> **WHAT THE TASK ASKS**
Copy every line of the records below word for word, without changing anything.

# start of INPUT FOR THIS TASK

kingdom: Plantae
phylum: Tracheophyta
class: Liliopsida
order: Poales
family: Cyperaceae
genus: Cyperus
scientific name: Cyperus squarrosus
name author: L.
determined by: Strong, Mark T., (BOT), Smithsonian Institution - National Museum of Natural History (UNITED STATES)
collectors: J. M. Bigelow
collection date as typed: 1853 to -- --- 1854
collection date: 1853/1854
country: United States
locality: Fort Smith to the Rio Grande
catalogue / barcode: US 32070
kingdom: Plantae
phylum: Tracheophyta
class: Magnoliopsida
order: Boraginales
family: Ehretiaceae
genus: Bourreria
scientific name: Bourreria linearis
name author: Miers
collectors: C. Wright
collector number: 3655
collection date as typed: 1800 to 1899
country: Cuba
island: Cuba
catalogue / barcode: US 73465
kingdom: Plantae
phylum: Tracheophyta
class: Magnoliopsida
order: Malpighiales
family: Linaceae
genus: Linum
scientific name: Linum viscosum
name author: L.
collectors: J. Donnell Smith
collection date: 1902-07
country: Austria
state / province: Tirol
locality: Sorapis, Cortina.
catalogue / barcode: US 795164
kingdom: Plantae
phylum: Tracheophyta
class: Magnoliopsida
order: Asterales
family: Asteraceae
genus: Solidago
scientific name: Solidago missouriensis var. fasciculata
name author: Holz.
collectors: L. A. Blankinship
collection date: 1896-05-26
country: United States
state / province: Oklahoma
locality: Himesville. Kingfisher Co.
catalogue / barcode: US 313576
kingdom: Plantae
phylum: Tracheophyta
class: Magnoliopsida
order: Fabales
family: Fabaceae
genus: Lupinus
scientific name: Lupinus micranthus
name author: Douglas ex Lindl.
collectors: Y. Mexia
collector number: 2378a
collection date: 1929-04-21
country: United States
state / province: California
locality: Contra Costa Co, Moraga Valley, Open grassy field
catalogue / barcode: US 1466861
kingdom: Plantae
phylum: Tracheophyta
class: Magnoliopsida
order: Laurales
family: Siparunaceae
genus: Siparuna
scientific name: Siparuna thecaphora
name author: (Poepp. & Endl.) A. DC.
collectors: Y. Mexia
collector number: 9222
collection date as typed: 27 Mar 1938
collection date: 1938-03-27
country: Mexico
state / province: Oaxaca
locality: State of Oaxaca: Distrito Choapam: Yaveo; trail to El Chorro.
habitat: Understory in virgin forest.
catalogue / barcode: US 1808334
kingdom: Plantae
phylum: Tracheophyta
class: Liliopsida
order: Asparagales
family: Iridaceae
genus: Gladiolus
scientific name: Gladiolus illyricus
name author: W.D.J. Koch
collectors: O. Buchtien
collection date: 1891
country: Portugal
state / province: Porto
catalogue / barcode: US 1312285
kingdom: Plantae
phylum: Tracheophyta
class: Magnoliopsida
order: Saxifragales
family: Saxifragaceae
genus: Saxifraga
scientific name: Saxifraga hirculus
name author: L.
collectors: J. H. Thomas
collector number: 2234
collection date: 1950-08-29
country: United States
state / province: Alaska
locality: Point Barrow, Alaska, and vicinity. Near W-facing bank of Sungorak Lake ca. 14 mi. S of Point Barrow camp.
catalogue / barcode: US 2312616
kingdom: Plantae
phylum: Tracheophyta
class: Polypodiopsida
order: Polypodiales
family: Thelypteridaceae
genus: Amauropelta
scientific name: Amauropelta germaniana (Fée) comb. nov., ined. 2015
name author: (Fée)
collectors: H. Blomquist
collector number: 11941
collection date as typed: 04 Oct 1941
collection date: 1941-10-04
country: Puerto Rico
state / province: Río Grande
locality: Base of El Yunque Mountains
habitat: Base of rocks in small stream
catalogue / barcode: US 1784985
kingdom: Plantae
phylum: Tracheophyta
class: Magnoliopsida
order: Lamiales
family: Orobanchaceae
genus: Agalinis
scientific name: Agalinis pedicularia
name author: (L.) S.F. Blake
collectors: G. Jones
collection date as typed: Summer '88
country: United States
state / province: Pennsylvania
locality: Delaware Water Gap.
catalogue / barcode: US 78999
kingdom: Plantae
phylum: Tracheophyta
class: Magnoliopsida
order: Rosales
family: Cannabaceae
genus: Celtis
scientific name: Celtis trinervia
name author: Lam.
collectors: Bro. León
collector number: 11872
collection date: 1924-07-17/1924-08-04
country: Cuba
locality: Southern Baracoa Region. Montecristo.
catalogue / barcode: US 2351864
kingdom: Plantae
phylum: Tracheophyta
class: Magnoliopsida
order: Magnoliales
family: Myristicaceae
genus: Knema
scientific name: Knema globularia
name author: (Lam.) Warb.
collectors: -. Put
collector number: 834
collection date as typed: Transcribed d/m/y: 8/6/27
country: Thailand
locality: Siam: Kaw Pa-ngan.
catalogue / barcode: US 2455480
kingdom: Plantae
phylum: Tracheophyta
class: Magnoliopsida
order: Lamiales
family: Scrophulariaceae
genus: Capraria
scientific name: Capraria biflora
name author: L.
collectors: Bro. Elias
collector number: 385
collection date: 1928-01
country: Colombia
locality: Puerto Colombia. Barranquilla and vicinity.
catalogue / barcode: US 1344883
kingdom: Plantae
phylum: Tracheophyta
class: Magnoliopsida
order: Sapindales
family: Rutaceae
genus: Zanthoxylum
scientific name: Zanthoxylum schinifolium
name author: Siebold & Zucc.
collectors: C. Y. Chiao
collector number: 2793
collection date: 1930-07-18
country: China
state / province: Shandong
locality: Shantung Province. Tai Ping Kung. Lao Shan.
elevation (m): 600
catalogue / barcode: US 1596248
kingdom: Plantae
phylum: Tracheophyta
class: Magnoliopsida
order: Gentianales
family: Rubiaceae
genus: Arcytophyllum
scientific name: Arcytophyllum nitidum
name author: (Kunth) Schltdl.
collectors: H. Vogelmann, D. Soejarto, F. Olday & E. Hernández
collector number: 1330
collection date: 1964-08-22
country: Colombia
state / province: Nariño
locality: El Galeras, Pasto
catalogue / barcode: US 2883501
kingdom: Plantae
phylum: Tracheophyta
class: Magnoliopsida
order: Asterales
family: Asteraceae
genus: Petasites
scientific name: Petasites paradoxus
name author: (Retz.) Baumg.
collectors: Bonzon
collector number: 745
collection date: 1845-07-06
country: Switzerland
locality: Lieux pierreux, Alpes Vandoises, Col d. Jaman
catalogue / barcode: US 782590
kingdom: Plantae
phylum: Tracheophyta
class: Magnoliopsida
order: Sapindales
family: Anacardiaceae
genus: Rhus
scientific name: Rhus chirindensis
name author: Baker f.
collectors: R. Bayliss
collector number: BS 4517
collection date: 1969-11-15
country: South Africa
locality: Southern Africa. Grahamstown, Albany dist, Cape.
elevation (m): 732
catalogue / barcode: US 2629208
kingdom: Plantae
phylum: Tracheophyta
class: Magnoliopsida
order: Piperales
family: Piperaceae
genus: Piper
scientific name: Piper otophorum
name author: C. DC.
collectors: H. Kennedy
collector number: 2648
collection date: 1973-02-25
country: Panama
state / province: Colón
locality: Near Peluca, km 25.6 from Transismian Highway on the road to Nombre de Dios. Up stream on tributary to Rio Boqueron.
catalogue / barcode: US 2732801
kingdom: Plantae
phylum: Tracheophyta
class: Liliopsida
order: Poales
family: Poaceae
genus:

# end of INPUT FOR THIS TASK

> **PROBLEM SOLUTION**
kingdom: Plantae
phylum: Tracheophyta
class: Liliopsida
order: Poales
family: Cyperaceae
genus: Cyperus
scientific name: Cyperus squarrosus
name author: L.
determined by: Strong, Mark T., (BOT), Smithsonian Institution - National Museum of Natural History (UNITED STATES)
collectors: J. M. Bigelow
collection date as typed: 1853 to -- --- 1854
collection date: 1853/1854
country: United States
locality: Fort Smith to the Rio Grande
catalogue / barcode: US 32070
kingdom: Plantae
phylum: Tracheophyta
class: Magnoliopsida
order: Boraginales
family: Ehretiaceae
genus: Bourreria
scientific name: Bourreria linearis
name author: Miers
collectors: C. Wright
collector number: 3655
collection date as typed: 1800 to 1899
country: Cuba
island: Cuba
catalogue / barcode: US 73465
kingdom: Plantae
phylum: Tracheophyta
class: Magnoliopsida
order: Malpighiales
family: Linaceae
genus: Linum
scientific name: Linum viscosum
name author: L.
collectors: J. Donnell Smith
collection date: 1902-07
country: Austria
state / province: Tirol
locality: Sorapis, Cortina.
catalogue / barcode: US 795164
kingdom: Plantae
phylum: Tracheophyta
class: Magnoliopsida
order: Asterales
family: Asteraceae
genus: Solidago
scientific name: Solidago missouriensis var. fasciculata
name author: Holz.
collectors: L. A. Blankinship
collection date: 1896-05-26
country: United States
state / province: Oklahoma
locality: Himesville. Kingfisher Co.
catalogue / barcode: US 313576
kingdom: Plantae
phylum: Tracheophyta
class: Magnoliopsida
order: Fabales
family: Fabaceae
genus: Lupinus
scientific name: Lupinus micranthus
name author: Douglas ex Lindl.
collectors: Y. Mexia
collector number: 2378a
collection date: 1929-04-21
country: United States
state / province: California
locality: Contra Costa Co, Moraga Valley, Open grassy field
catalogue / barcode: US 1466861
kingdom: Plantae
phylum: Tracheophyta
class: Magnoliopsida
order: Laurales
family: Siparunaceae
genus: Siparuna
scientific name: Siparuna thecaphora
name author: (Poepp. & Endl.) A. DC.
collectors: Y. Mexia
collector number: 9222
collection date as typed: 27 Mar 1938
collection date: 1938-03-27
country: Mexico
state / province: Oaxaca
locality: State of Oaxaca: Distrito Choapam: Yaveo; trail to El Chorro.
habitat: Understory in virgin forest.
catalogue / barcode: US 1808334
kingdom: Plantae
phylum: Tracheophyta
class: Liliopsida
order: Asparagales
family: Iridaceae
genus: Gladiolus
scientific name: Gladiolus illyricus
name author: W.D.J. Koch
collectors: O. Buchtien
collection date: 1891
country: Portugal
state / province: Porto
catalogue / barcode: US 1312285
kingdom: Plantae
phylum: Tracheophyta
class: Magnoliopsida
order: Saxifragales
family: Saxifragaceae
genus: Saxifraga
scientific name: Saxifraga hirculus
name author: L.
collectors: J. H. Thomas
collector number: 2234
collection date: 1950-08-29
country: United States
state / province: Alaska
locality: Point Barrow, Alaska, and vicinity. Near W-facing bank of Sungorak Lake ca. 14 mi. S of Point Barrow camp.
catalogue / barcode: US 2312616
kingdom: Plantae
phylum: Tracheophyta
class: Polypodiopsida
order: Polypodiales
family: Thelypteridaceae
genus: Amauropelta
scientific name: Amauropelta germaniana (Fée) comb. nov., ined. 2015
name author: (Fée)
collectors: H. Blomquist
collector number: 11941
collection date as typed: 04 Oct 1941
collection date: 1941-10-04
country: Puerto Rico
state / province: Río Grande
locality: Base of El Yunque Mountains
habitat: Base of rocks in small stream
catalogue / barcode: US 1784985
kingdom: Plantae
phylum: Tracheophyta
class: Magnoliopsida
order: Lamiales
family: Orobanchaceae
genus: Agalinis
scientific name: Agalinis pedicularia
name author: (L.) S.F. Blake
collectors: G. Jones
collection date as typed: Summer '88
country: United States
state / province: Pennsylvania
locality: Delaware Water Gap.
catalogue / barcode: US 78999
kingdom: Plantae
phylum: Tracheophyta
class: Magnoliopsida
order: Rosales
family: Cannabaceae
genus: Celtis
scientific name: Celtis trinervia
name author: Lam.
collectors: Bro. León
collector number: 11872
collection date: 1924-07-17/1924-08-04
country: Cuba
locality: Southern Baracoa Region. Montecristo.
catalogue / barcode: US 2351864
kingdom: Plantae
phylum: Tracheophyta
class: Magnoliopsida
order: Magnoliales
family: Myristicaceae
genus: Knema
scientific name: Knema globularia
name author: (Lam.) Warb.
collectors: -. Put
collector number: 834
collection date as typed: Transcribed d/m/y: 8/6/27
country: Thailand
locality: Siam: Kaw Pa-ngan.
catalogue / barcode: US 2455480
kingdom: Plantae
phylum: Tracheophyta
class: Magnoliopsida
order: Lamiales
family: Scrophulariaceae
genus: Capraria
scientific name: Capraria biflora
name author: L.
collectors: Bro. Elias
collector number: 385
collection date: 1928-01
country: Colombia
locality: Puerto Colombia. Barranquilla and vicinity.
catalogue / barcode: US 1344883
kingdom: Plantae
phylum: Tracheophyta
class: Magnoliopsida
order: Sapindales
family: Rutaceae
genus: Zanthoxylum
scientific name: Zanthoxylum schinifolium
name author: Siebold & Zucc.
collectors: C. Y. Chiao
collector number: 2793
collection date: 1930-07-18
country: China
state / province: Shandong
locality: Shantung Province. Tai Ping Kung. Lao Shan.
elevation (m): 600
catalogue / barcode: US 1596248
kingdom: Plantae
phylum: Tracheophyta
class: Magnoliopsida
order: Gentianales
family: Rubiaceae
genus: Arcytophyllum
scientific name: Arcytophyllum nitidum
name author: (Kunth) Schltdl.
collectors: H. Vogelmann, D. Soejarto, F. Olday & E. Hernández
collector number: 1330
collection date: 1964-08-22
country: Colombia
state / province: Nariño
locality: El Galeras, Pasto
catalogue / barcode: US 2883501
kingdom: Plantae
phylum: Tracheophyta
class: Magnoliopsida
order: Asterales
family: Asteraceae
genus: Petasites
scientific name: Petasites paradoxus
name author: (Retz.) Baumg.
collectors: Bonzon
collector number: 745
collection date: 1845-07-06
country: Switzerland
locality: Lieux pierreux, Alpes Vandoises, Col d. Jaman
catalogue / barcode: US 782590
kingdom: Plantae
phylum: Tracheophyta
class: Magnoliopsida
order: Sapindales
family: Anacardiaceae
genus: Rhus
scientific name: Rhus chirindensis
name author: Baker f.
collectors: R. Bayliss
collector number: BS 4517
collection date: 1969-11-15
country: South Africa
locality: Southern Africa. Grahamstown, Albany dist, Cape.
elevation (m): 732
catalogue / barcode: US 2629208
kingdom: Plantae
phylum: Tracheophyta
class: Magnoliopsida
order: Piperales
family: Piperaceae
genus: Piper
scientific name: Piper otophorum
name author: C. DC.
collectors: H. Kennedy
collector number: 2648
collection date: 1973-02-25
country: Panama
state / province: Colón
locality: Near Peluca, km 25.6 from Transismian Highway on the road to Nombre de Dios. Up stream on tributary to Rio Boqueron.
catalogue / barcode: US 2732801
kingdom: Plantae
phylum: Tracheophyta
class: Liliopsida
order: Poales
family: Poaceae
genus:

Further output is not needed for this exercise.